(WORK TO COMPLETE):
A. In the post about note-taking for jiu-jitsu, what happened to the physical notebook?
B. Could you repeat the note-taking post from "- Evernote —" to "of taking notes.", swapping "database schema" for "page templates"?

(EXTRACT PROVIDED):
I didn’t set out to build software. I set out to remember more from class, and five years of trying every notes app on the market got me to a frustrating conclusion: the format was the bottleneck, not the apps. So I built something with a different shape. This post is the reasoning.
The five-year failure
The list of what I tried, and why each one fell over:
- Apple Notes — frictionless to capture, impossible to find anything in three months later.
- Evernote — the same problem at a larger scale.
- Notion — I spent more evenings tweaking the database schema than reviewing techniques. I’d built a system for note-taking instead of taking notes.
- BJJ Tracker — great for volume, wrong shape for thoughts.
- Submeta — an excellent instructional product, but the notes I took there lived inside their curriculum, not my game.
- A physical notebook — three weeks, then it lived in the gym bag.
(The longer teardown of each is its own post.) The pattern underneath: every tool was either flat, with no structure at all, or structured around someone else’s mental model. Nothing was structured around the way jiu-jitsu itself is organized.

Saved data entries
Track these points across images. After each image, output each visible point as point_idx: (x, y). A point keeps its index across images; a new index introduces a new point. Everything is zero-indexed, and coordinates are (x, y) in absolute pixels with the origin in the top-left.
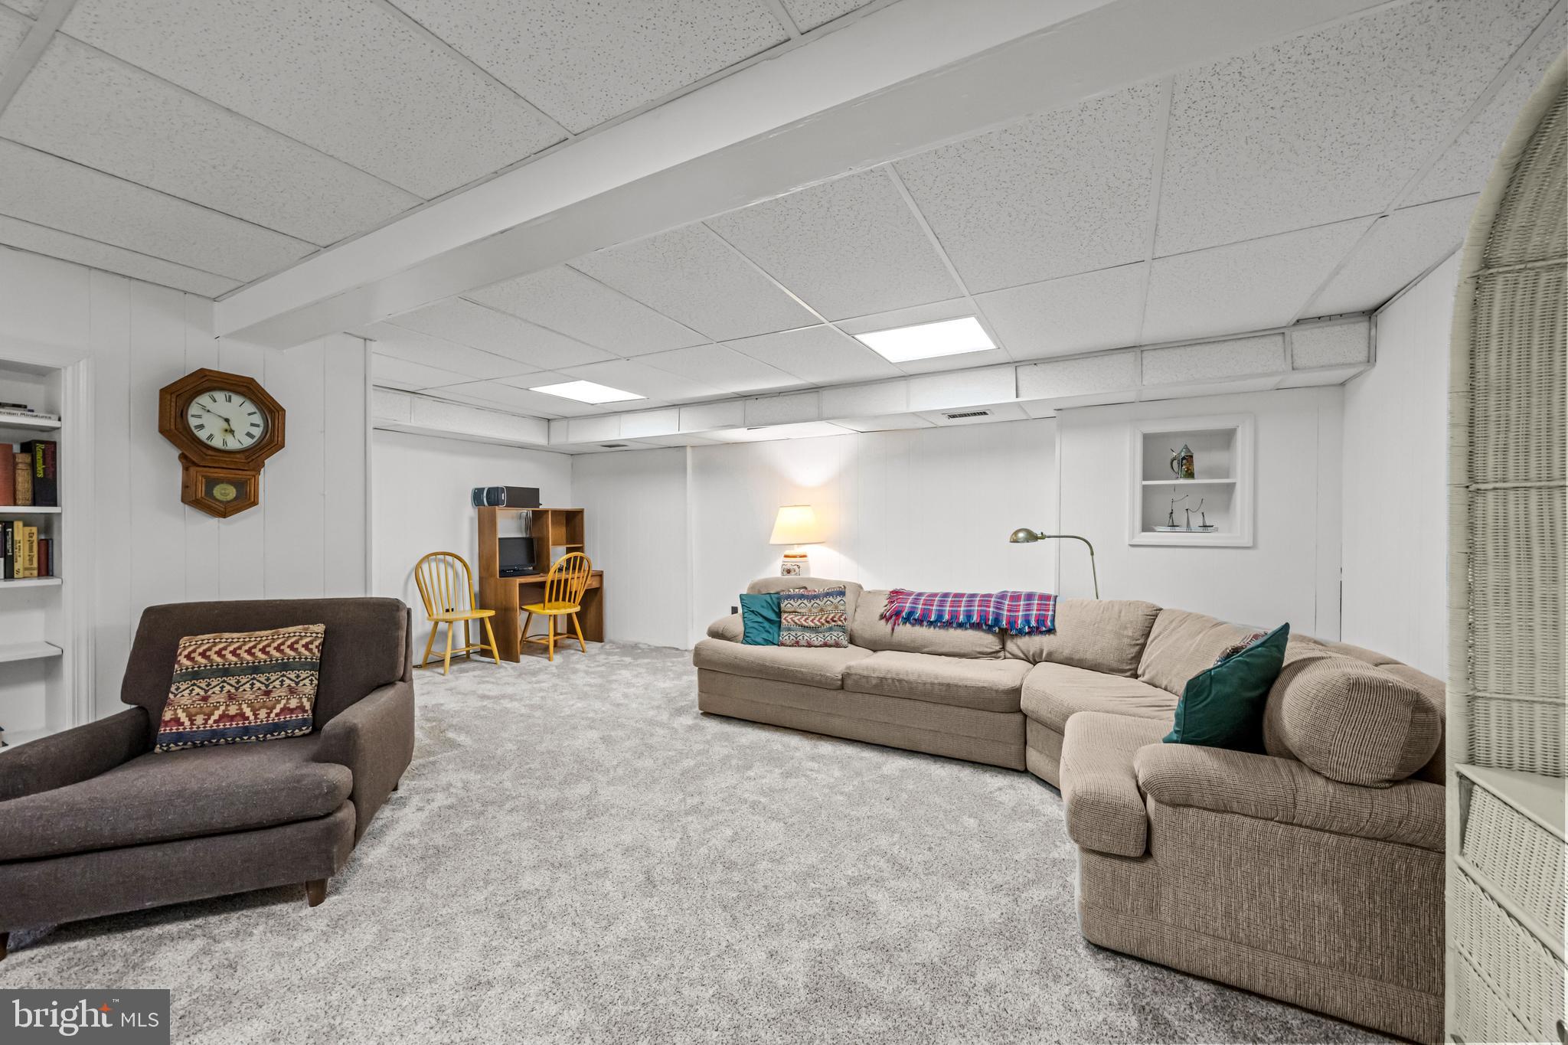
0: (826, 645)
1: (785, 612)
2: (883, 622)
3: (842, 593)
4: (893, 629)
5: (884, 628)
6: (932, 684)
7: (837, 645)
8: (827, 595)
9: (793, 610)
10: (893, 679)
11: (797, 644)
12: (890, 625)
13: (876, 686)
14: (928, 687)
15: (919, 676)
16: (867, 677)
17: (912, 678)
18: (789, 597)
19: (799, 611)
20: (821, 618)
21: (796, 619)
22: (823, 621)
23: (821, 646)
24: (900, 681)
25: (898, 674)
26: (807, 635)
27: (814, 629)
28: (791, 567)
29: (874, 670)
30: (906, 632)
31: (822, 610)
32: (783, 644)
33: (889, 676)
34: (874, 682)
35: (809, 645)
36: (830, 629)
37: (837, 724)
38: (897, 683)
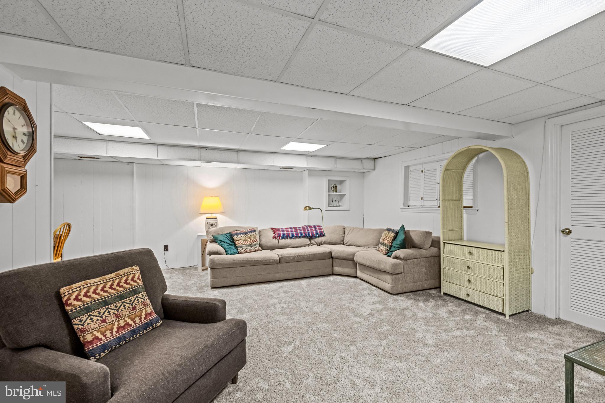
0: (256, 251)
1: (236, 240)
2: (274, 239)
3: (255, 231)
4: (278, 241)
5: (275, 241)
6: (309, 255)
7: (259, 250)
8: (250, 232)
9: (239, 239)
10: (298, 256)
11: (246, 252)
13: (292, 259)
14: (308, 256)
15: (305, 253)
16: (289, 257)
17: (303, 254)
18: (237, 234)
19: (242, 239)
20: (250, 241)
21: (242, 242)
22: (251, 242)
23: (254, 251)
24: (300, 256)
25: (298, 254)
26: (249, 248)
27: (250, 246)
28: (213, 223)
29: (291, 254)
30: (283, 242)
31: (250, 238)
32: (241, 253)
33: (296, 255)
34: (291, 258)
35: (251, 252)
36: (255, 245)
38: (299, 257)
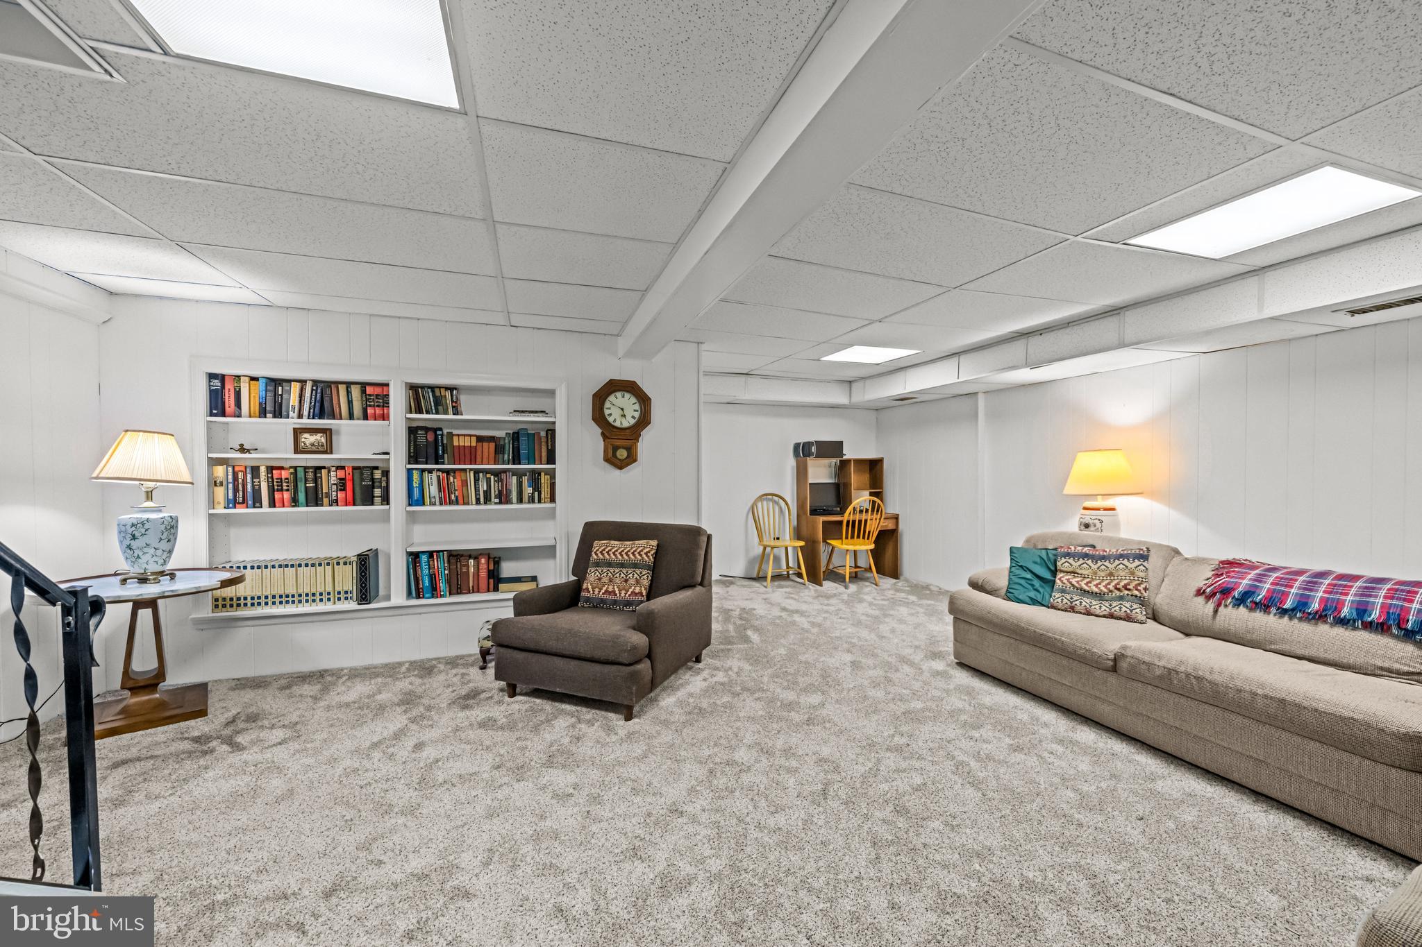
0: (1111, 616)
1: (1061, 571)
2: (1201, 599)
3: (1144, 557)
4: (1216, 611)
5: (1204, 609)
6: (1254, 694)
7: (1129, 619)
8: (1121, 556)
9: (1071, 569)
10: (1188, 675)
11: (1072, 609)
12: (1211, 606)
13: (1161, 677)
14: (1247, 696)
15: (1232, 678)
16: (1148, 664)
17: (1217, 678)
18: (1068, 555)
19: (1080, 572)
20: (1109, 584)
21: (1074, 581)
22: (1111, 587)
23: (1104, 616)
24: (1198, 678)
25: (1195, 669)
26: (1086, 601)
27: (1099, 596)
28: (1091, 522)
29: (1160, 657)
30: (1234, 617)
31: (1111, 574)
32: (1053, 607)
33: (1182, 669)
34: (1158, 672)
35: (1088, 613)
36: (1121, 598)
37: (1105, 711)
38: (1194, 681)
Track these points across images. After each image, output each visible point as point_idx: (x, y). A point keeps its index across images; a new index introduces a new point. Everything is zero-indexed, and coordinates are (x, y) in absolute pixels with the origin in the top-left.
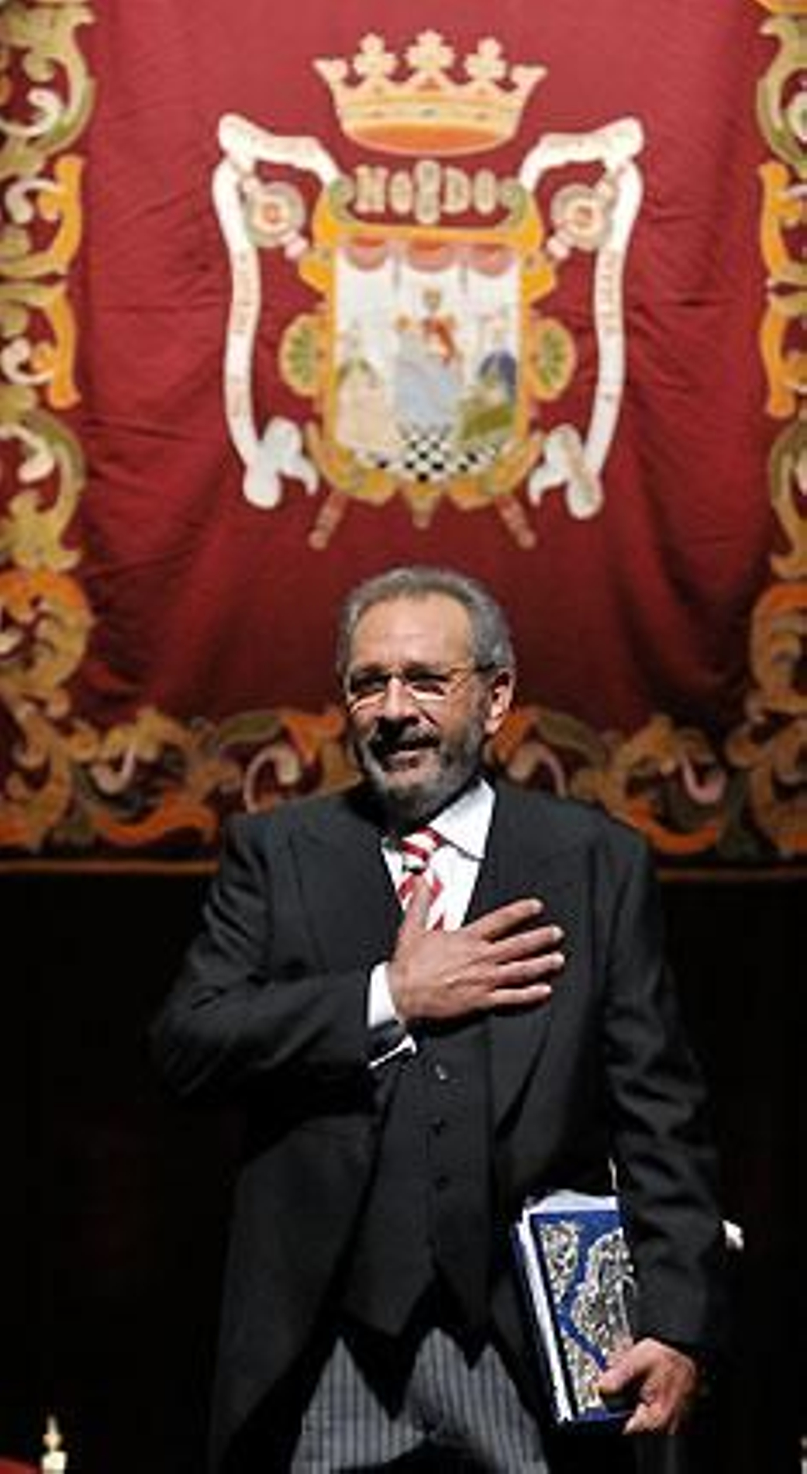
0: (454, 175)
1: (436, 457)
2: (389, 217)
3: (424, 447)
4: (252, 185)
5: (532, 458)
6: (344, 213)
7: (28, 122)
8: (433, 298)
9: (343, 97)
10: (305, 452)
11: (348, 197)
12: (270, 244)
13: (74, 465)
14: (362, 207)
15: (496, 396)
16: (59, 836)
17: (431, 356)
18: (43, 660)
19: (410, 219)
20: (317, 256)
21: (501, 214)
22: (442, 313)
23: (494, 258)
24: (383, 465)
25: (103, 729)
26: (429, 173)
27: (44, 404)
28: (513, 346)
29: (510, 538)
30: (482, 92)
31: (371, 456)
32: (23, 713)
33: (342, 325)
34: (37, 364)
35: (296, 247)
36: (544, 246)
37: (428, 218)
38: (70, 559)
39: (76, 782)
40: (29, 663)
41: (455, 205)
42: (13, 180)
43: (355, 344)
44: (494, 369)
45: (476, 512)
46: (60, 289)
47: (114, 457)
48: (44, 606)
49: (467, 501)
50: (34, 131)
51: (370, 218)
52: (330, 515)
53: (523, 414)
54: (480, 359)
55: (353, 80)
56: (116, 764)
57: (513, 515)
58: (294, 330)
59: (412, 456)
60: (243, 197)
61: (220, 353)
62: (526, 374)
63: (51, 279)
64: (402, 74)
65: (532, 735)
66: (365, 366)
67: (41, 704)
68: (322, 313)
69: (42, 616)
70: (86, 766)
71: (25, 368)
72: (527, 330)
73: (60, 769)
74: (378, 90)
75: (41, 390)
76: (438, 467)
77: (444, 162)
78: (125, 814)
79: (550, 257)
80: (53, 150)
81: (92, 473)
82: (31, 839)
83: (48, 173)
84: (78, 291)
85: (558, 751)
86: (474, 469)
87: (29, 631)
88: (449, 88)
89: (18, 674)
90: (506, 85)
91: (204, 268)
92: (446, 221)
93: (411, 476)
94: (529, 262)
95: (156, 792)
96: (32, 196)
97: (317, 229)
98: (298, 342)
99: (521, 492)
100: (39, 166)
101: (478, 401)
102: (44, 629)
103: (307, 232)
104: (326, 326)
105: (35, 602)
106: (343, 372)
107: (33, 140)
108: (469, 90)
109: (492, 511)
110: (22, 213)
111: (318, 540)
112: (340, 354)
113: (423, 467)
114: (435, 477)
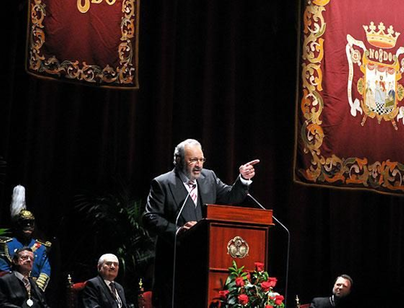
0: (385, 53)
1: (382, 110)
2: (374, 60)
3: (380, 107)
4: (352, 50)
5: (397, 112)
6: (367, 58)
7: (314, 30)
8: (381, 77)
9: (368, 34)
10: (360, 106)
11: (368, 55)
12: (355, 62)
13: (321, 104)
14: (370, 57)
15: (391, 99)
16: (319, 179)
17: (381, 89)
18: (316, 143)
19: (378, 61)
20: (363, 66)
21: (393, 62)
22: (383, 81)
23: (391, 71)
24: (373, 110)
25: (326, 158)
26: (381, 52)
27: (316, 90)
28: (394, 89)
29: (393, 128)
30: (390, 36)
31: (372, 108)
32: (313, 153)
33: (367, 81)
34: (315, 81)
35: (360, 64)
36: (400, 70)
37: (381, 61)
38: (320, 123)
39: (322, 169)
40: (314, 144)
41: (385, 59)
42: (312, 42)
43: (369, 85)
44: (391, 93)
45: (388, 121)
46: (319, 66)
47: (329, 103)
48: (317, 132)
49: (386, 119)
50: (315, 32)
51: (371, 59)
52: (364, 119)
53: (396, 103)
54: (389, 91)
55: (369, 30)
56: (329, 166)
57: (394, 123)
58: (359, 81)
59: (378, 109)
60: (350, 52)
61: (347, 84)
62: (396, 95)
63: (317, 64)
64: (377, 30)
65: (396, 167)
66: (370, 90)
67: (316, 152)
68: (364, 78)
69: (317, 134)
70: (323, 165)
71: (313, 82)
72: (397, 87)
73: (319, 165)
74: (373, 33)
75: (316, 86)
76: (382, 112)
77: (384, 50)
78: (330, 176)
79: (401, 72)
80: (318, 37)
81: (325, 105)
82: (315, 180)
83: (317, 41)
84: (323, 67)
85: (400, 171)
86: (388, 113)
87: (314, 136)
88: (385, 35)
89: (312, 145)
90: (394, 35)
91: (344, 65)
92: (384, 62)
93: (378, 113)
94: (397, 72)
95: (335, 172)
96: (314, 46)
97: (363, 61)
98: (360, 83)
99: (395, 119)
100: (316, 40)
101: (388, 99)
102: (317, 136)
103: (361, 61)
104: (364, 80)
105: (315, 131)
106: (367, 90)
107: (315, 34)
108: (388, 35)
109: (390, 122)
110: (313, 49)
111: (362, 124)
112: (366, 87)
113: (380, 111)
114: (381, 114)
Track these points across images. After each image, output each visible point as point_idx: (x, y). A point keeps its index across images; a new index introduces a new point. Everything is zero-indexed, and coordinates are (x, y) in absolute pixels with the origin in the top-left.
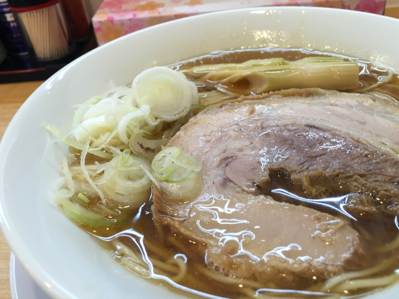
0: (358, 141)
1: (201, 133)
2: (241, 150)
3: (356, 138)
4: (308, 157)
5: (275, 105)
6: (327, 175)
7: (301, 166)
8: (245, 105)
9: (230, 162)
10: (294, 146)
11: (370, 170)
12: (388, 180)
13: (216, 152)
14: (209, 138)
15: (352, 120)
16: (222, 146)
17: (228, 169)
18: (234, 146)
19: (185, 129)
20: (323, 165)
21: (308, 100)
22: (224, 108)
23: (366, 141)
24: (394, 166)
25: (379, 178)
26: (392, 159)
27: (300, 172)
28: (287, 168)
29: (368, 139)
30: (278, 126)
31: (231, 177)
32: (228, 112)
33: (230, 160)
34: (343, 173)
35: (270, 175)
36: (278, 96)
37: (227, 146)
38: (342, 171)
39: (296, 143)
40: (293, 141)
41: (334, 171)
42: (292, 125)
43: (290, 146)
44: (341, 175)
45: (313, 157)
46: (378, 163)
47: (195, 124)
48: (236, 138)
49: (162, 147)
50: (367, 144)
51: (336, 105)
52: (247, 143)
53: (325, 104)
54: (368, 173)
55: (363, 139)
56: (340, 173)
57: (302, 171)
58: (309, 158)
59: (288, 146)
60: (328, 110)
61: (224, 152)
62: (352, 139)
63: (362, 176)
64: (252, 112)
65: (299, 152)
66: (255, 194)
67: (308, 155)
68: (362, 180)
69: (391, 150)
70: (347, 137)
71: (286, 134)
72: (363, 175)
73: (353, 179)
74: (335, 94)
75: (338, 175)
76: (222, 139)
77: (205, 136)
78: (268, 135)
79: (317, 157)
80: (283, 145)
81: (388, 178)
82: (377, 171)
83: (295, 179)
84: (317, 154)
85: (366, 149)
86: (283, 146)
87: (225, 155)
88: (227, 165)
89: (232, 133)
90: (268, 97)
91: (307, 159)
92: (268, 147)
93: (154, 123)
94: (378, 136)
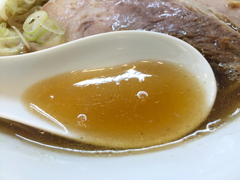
0: (191, 9)
1: (69, 2)
3: (189, 7)
12: (210, 40)
13: (78, 17)
14: (74, 6)
17: (86, 33)
18: (93, 12)
24: (216, 29)
29: (199, 8)
33: (88, 25)
37: (87, 12)
39: (143, 10)
40: (140, 9)
45: (154, 22)
48: (95, 6)
50: (197, 11)
52: (104, 10)
55: (195, 7)
58: (151, 23)
59: (136, 13)
61: (86, 17)
65: (144, 18)
69: (215, 16)
70: (183, 6)
71: (136, 3)
76: (84, 7)
77: (71, 4)
78: (121, 4)
79: (157, 22)
82: (202, 33)
85: (196, 15)
86: (132, 14)
87: (85, 20)
88: (85, 29)
89: (93, 2)
92: (120, 14)
94: (207, 5)
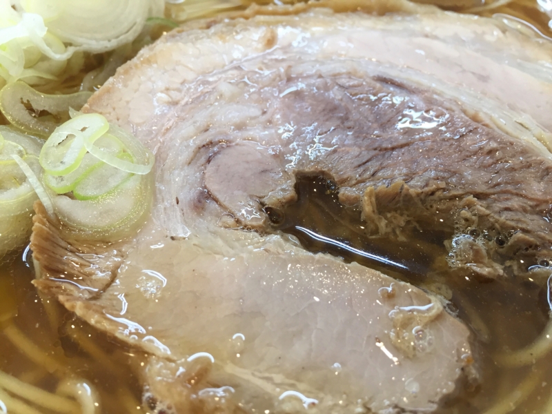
0: (475, 119)
1: (161, 85)
2: (240, 127)
3: (471, 112)
4: (375, 149)
5: (317, 29)
6: (412, 191)
7: (360, 170)
8: (258, 25)
9: (216, 154)
10: (350, 124)
11: (498, 184)
12: (531, 206)
13: (188, 129)
14: (175, 95)
15: (464, 71)
16: (201, 117)
17: (210, 168)
18: (227, 115)
19: (126, 72)
20: (405, 171)
21: (381, 23)
22: (213, 30)
23: (491, 118)
25: (515, 203)
26: (541, 163)
27: (359, 182)
28: (333, 173)
29: (495, 116)
30: (320, 76)
31: (214, 188)
32: (222, 38)
33: (216, 149)
34: (444, 190)
35: (297, 187)
36: (325, 10)
37: (212, 116)
38: (442, 184)
39: (354, 115)
40: (348, 111)
41: (427, 185)
42: (350, 75)
43: (343, 123)
44: (439, 193)
45: (386, 149)
46: (512, 169)
47: (148, 61)
48: (233, 99)
49: (72, 112)
50: (492, 125)
51: (436, 38)
52: (254, 111)
53: (413, 34)
54: (492, 191)
55: (486, 114)
56: (438, 189)
57: (363, 181)
58: (377, 152)
59: (338, 122)
60: (420, 47)
61: (206, 130)
62: (464, 112)
63: (479, 196)
64: (271, 42)
65: (358, 137)
66: (263, 231)
67: (376, 145)
68: (480, 207)
69: (539, 143)
70: (454, 108)
71: (335, 94)
72: (482, 194)
73: (462, 203)
74: (433, 13)
75: (433, 193)
76: (203, 101)
77: (167, 89)
78: (298, 95)
79: (393, 149)
80: (327, 120)
81: (531, 203)
82: (509, 187)
83: (348, 198)
84: (395, 144)
85: (491, 137)
86: (327, 123)
87: (207, 137)
88: (209, 161)
89: (225, 88)
90: (304, 11)
91: (374, 153)
92: (297, 123)
93: (60, 56)
94: (512, 108)
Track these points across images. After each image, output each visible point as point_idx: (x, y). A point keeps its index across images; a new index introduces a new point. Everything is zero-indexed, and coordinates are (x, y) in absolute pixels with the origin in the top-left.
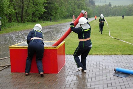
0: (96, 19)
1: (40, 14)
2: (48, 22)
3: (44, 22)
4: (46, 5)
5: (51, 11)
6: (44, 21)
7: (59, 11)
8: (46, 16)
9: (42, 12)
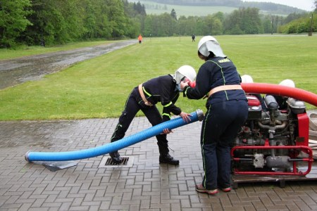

(ANSWERS BY ITEM):
A. It lasted three weeks, and then it lived in the gym bag.

B.
- Evernote — the same problem at a larger scale.
- Notion — I spent more evenings tweaking the page templates than reviewing techniques. I’d built a system for note-taking instead of taking notes.